WHAT YOU WILL DO | The entries below are to be written out exactly, with no images included.

ENTRIES SHOWN |
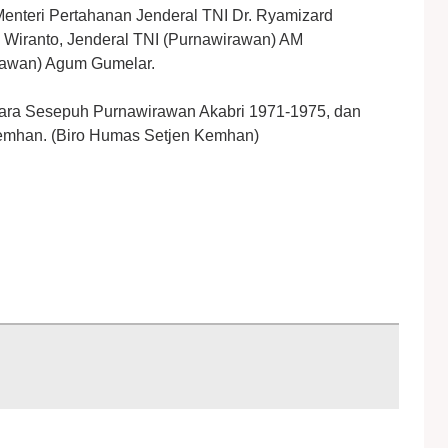
nteri Pertahanan Jenderal TNI Dr. Ryamizard
 Wiranto, Jenderal TNI (Purnawirawan) AM
rawan) Agum Gumelar.
 Para Sesepuh Purnawirawan Akabri 1971-1975, dan
 Kemhan. (Biro Humas Setjen Kemhan)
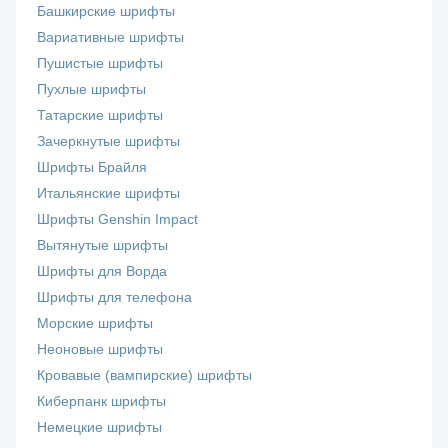
Башкирские шрифты
Вариативные шрифты
Пушистые шрифты
Пухлые шрифты
Татарские шрифты
Зачеркнутые шрифты
Шрифты Брайля
Итальянские шрифты
Шрифты Genshin Impact
Вытянутые шрифты
Шрифты для Ворда
Шрифты для телефона
Морские шрифты
Неоновые шрифты
Кровавые (вампирские) шрифты
Киберпанк шрифты
Немецкие шрифты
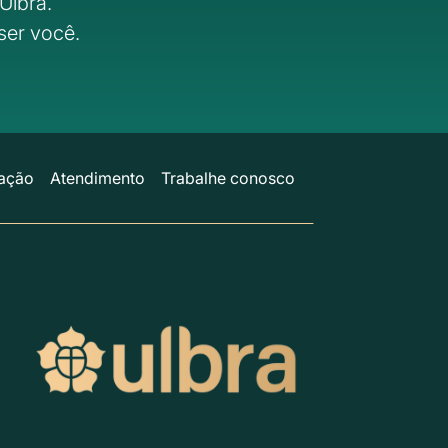
Ulbra.
ser você.
ação
Atendimento
Trabalhe conosco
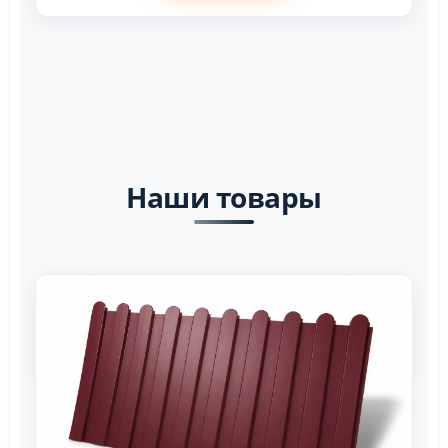
Наши товары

ANSWER TO THIS TASK |
nteri Pertahanan Jenderal TNI Dr. Ryamizard
 Wiranto, Jenderal TNI (Purnawirawan) AM
rawan) Agum Gumelar.
 Para Sesepuh Purnawirawan Akabri 1971-1975, dan
 Kemhan. (Biro Humas Setjen Kemhan)
Башкирские шрифты
Вариативные шрифты
Пушистые шрифты
Пухлые шрифты
Татарские шрифты
Зачеркнутые шрифты
Шрифты Брайля
Итальянские шрифты
Шрифты Genshin Impact
Вытянутые шрифты
Шрифты для Ворда
Шрифты для телефона
Морские шрифты
Неоновые шрифты
Кровавые (вампирские) шрифты
Киберпанк шрифты
Немецкие шрифты
Ulbra.
ser você.
ação
Atendimento
Trabalhe conosco
Наши товары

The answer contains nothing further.